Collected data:
#####
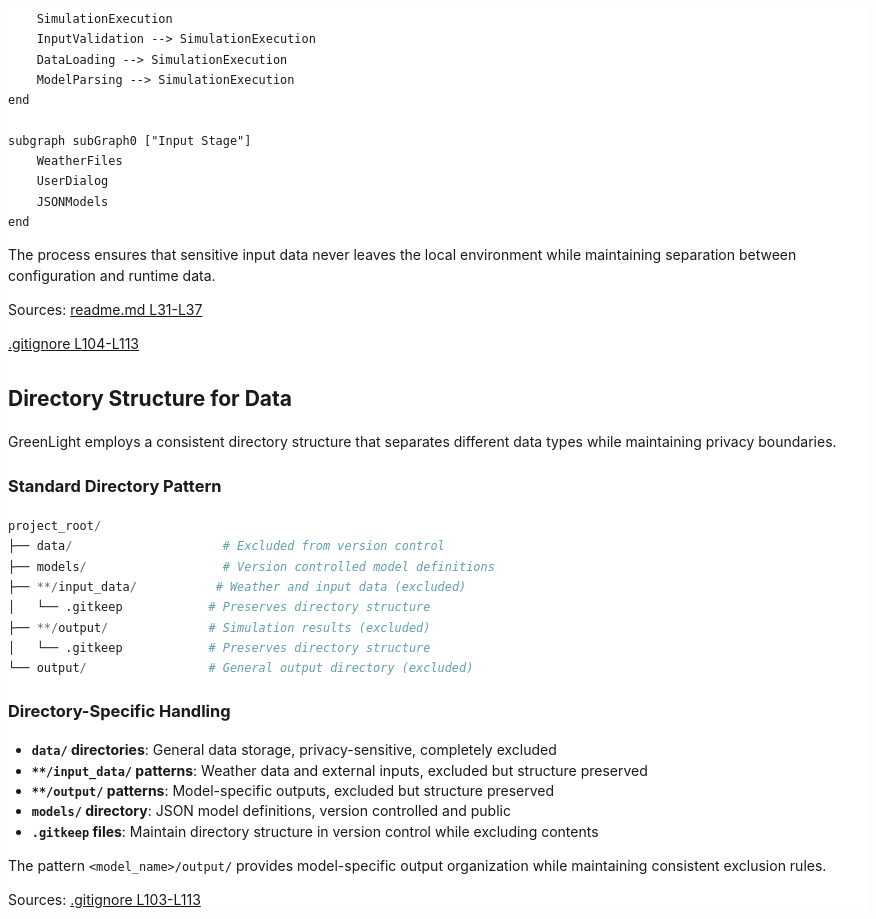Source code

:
```mermaid
    SimulationExecution
    InputValidation --> SimulationExecution
    DataLoading --> SimulationExecution
    ModelParsing --> SimulationExecution
end

subgraph subGraph0 ["Input Stage"]
    WeatherFiles
    UserDialog
    JSONModels
end
```

The process ensures that sensitive input data never leaves the local environment while maintaining separation between configuration and runtime data.

Sources: [readme.md L31-L37](https://github.com/davkat1/GreenLight/blob/089602e3/readme.md#L31-L37)

 [.gitignore L104-L113](https://github.com/davkat1/GreenLight/blob/089602e3/.gitignore#L104-L113)

## Directory Structure for Data

GreenLight employs a consistent directory structure that separates different data types while maintaining privacy boundaries.

### Standard Directory Pattern

```python
project_root/
├── data/                     # Excluded from version control
├── models/                   # Version controlled model definitions
├── **/input_data/           # Weather and input data (excluded)
│   └── .gitkeep            # Preserves directory structure
├── **/output/              # Simulation results (excluded) 
│   └── .gitkeep            # Preserves directory structure
└── output/                 # General output directory (excluded)
```

### Directory-Specific Handling

* **`data/` directories**: General data storage, privacy-sensitive, completely excluded
* **`**/input_data/` patterns**: Weather data and external inputs, excluded but structure preserved
* **`**/output/` patterns**: Model-specific outputs, excluded but structure preserved
* **`models/` directory**: JSON model definitions, version controlled and public
* **`.gitkeep` files**: Maintain directory structure in version control while excluding contents

The pattern `<model_name>/output/` provides model-specific output organization while maintaining consistent exclusion rules.

Sources: [.gitignore L103-L113](https://github.com/davkat1/GreenLight/blob/089602e3/.gitignore#L103-L113)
#####
▶ PROBLEM DESCRIPTION
Write out every entry again word for word, without any of the pictures.

▶ SOLUTION TO THIS PROBLEM
Source code

:
```mermaid
    SimulationExecution
    InputValidation --> SimulationExecution
    DataLoading --> SimulationExecution
    ModelParsing --> SimulationExecution
end

subgraph subGraph0 ["Input Stage"]
    WeatherFiles
    UserDialog
    JSONModels
end
```

The process ensures that sensitive input data never leaves the local environment while maintaining separation between configuration and runtime data.

Sources: [readme.md L31-L37](https://github.com/davkat1/GreenLight/blob/089602e3/readme.md#L31-L37)

 [.gitignore L104-L113](https://github.com/davkat1/GreenLight/blob/089602e3/.gitignore#L104-L113)

## Directory Structure for Data

GreenLight employs a consistent directory structure that separates different data types while maintaining privacy boundaries.

### Standard Directory Pattern

```python
project_root/
├── data/                     # Excluded from version control
├── models/                   # Version controlled model definitions
├── **/input_data/           # Weather and input data (excluded)
│   └── .gitkeep            # Preserves directory structure
├── **/output/              # Simulation results (excluded) 
│   └── .gitkeep            # Preserves directory structure
└── output/                 # General output directory (excluded)
```

### Directory-Specific Handling

* **`data/` directories**: General data storage, privacy-sensitive, completely excluded
* **`**/input_data/` patterns**: Weather data and external inputs, excluded but structure preserved
* **`**/output/` patterns**: Model-specific outputs, excluded but structure preserved
* **`models/` directory**: JSON model definitions, version controlled and public
* **`.gitkeep` files**: Maintain directory structure in version control while excluding contents

The pattern `<model_name>/output/` provides model-specific output organization while maintaining consistent exclusion rules.

Sources: [.gitignore L103-L113](https://github.com/davkat1/GreenLight/blob/089602e3/.gitignore#L103-L113)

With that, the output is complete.